An S Corp cannot have more than 100 shareholders (of course, this limitation is probably not of much consequence to many small businesses). All individual shareholders must be either U.S. Citizens or permanent residents. By contrast, the LLC does not have such restrictions on owners.

3. The S Corporation Has Strict Income Allocation

In an LLC, income and loss can be allocated disproportionately among the owners; in the S Corp, income and loss are assigned to each shareholder strictly based on their pro-rata share of ownership.

So what does this mean? If I own 80 percent of an LLC, my share of the tax burden doesn’t necessarily have to be 80 percent of the taxable income. But if I own 80 percent of an S-Corp and that company makes $100,000 in taxable income, I will be taxed on $80,000 of income.

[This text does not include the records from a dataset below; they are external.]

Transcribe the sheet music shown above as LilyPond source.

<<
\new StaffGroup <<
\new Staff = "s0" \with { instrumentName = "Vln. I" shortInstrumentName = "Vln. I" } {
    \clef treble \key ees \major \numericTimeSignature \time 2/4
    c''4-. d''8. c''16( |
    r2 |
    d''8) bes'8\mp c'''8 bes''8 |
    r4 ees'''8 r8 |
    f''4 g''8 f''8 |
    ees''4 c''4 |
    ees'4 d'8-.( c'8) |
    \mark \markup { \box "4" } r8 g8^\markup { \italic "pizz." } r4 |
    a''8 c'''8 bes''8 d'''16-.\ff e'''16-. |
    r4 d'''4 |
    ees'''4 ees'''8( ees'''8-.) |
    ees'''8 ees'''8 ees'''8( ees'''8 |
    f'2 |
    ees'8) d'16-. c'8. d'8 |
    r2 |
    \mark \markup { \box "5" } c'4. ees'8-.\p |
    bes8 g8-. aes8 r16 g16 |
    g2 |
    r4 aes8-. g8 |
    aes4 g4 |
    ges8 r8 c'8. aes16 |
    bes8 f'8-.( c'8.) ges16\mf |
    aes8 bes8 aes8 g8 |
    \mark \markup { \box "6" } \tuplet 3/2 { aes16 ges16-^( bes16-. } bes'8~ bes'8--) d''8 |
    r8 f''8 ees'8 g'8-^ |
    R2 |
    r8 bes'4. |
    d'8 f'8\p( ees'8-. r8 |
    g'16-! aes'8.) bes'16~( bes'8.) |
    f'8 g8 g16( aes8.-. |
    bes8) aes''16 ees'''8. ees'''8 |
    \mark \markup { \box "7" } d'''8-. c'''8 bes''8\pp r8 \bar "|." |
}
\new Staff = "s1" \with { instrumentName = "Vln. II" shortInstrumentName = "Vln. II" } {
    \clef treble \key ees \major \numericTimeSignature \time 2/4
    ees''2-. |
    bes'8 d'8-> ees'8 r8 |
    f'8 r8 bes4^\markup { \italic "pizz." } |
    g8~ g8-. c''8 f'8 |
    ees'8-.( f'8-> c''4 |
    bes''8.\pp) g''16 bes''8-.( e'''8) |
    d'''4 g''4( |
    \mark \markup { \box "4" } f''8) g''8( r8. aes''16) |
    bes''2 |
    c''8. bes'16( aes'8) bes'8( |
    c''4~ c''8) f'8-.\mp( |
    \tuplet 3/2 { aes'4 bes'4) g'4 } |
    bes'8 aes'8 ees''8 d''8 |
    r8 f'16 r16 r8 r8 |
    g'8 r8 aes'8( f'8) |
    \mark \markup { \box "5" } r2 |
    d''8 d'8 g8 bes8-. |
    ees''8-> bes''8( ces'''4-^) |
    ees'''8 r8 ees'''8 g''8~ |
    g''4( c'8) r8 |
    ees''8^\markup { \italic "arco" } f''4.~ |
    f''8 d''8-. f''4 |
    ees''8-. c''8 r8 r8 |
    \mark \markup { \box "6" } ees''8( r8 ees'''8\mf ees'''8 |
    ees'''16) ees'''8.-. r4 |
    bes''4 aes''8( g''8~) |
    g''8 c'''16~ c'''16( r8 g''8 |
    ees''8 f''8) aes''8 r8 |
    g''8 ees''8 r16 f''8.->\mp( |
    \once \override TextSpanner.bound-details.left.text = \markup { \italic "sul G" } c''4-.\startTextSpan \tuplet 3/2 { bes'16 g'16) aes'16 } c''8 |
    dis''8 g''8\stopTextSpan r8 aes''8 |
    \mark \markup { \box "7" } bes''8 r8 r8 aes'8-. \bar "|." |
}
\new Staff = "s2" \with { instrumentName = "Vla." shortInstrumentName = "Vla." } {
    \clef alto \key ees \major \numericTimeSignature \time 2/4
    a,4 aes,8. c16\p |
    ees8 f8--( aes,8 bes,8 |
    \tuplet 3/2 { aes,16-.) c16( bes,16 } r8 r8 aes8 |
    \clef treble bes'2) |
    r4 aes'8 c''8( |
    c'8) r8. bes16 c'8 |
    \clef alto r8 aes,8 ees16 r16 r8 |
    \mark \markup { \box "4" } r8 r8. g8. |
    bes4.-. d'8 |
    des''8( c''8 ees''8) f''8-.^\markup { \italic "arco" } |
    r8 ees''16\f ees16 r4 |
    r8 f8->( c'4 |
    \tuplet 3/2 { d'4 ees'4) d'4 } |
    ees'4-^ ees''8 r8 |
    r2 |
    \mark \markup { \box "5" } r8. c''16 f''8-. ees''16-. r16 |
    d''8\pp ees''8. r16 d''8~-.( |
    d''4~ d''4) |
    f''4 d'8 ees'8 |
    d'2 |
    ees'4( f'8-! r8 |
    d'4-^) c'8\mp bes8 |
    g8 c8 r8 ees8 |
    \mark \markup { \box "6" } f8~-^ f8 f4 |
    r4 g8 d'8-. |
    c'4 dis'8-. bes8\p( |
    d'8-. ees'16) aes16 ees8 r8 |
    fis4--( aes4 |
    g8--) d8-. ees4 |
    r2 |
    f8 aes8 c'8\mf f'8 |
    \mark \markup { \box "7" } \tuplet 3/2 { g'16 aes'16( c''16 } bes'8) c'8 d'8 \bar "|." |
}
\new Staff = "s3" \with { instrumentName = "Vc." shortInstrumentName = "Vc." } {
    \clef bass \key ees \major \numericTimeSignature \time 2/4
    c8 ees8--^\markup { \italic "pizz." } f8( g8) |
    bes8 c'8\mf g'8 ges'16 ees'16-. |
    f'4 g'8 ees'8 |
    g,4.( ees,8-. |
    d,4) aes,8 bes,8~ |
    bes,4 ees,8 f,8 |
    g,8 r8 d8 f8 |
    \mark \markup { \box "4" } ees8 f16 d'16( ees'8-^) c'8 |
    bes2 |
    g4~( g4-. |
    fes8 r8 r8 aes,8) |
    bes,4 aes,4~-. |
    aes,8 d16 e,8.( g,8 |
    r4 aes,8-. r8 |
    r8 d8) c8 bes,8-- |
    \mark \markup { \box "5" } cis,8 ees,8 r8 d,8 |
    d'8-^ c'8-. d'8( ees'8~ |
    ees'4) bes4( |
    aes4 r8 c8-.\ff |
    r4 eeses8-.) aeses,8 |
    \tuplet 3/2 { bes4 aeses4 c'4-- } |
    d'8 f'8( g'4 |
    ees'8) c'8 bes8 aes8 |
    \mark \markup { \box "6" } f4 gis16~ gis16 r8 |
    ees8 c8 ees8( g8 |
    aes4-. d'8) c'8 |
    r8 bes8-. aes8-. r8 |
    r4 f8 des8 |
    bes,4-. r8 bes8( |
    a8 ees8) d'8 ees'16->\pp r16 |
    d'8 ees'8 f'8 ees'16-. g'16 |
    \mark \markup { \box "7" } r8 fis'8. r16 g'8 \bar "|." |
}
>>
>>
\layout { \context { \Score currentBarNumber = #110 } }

4. The S Corporation Cannot Increase Pass-Through Losses

In certain circumstances, the IRS allows the loss in an S Corp or LLC to pass through to the individual shareholders. However, the LLC allows you to pass through more loss than in the S Corp, most notably when it comes to real estate. In an LLC used for real estate investments, however, the members are allowed to add the amount of the mortgage to their basis for the purpose of computing a loss. Clearly, that can add up to a significant difference in your tax statement.

5. Venture Funds Typically Do Not Want to Invest in LLCs

If your company is considering raising venture capital down the road, be advised that the C Corporation is a venture capital firm’s clear choice for the type of legal entity for their investment. Converting an LLC into a C Corp entails a complete merger and can be a rather complicated process involving accountants and possibly lawyers. By contrast, converting an S-Corp to a C Corp can be done in a day with a single tax form (you’re basically unchecking the box for S Corp tax election).

Choosing the right business structure for your business is a weighty issue and will ultimately depend on all the unique aspects of your particular business needs, vision and circumstances. But no matter what entity you choose, taking a serious look at your legal structure is important and will help you scale far more smoothly (and avoid any legal and liability pitfalls) in years to come.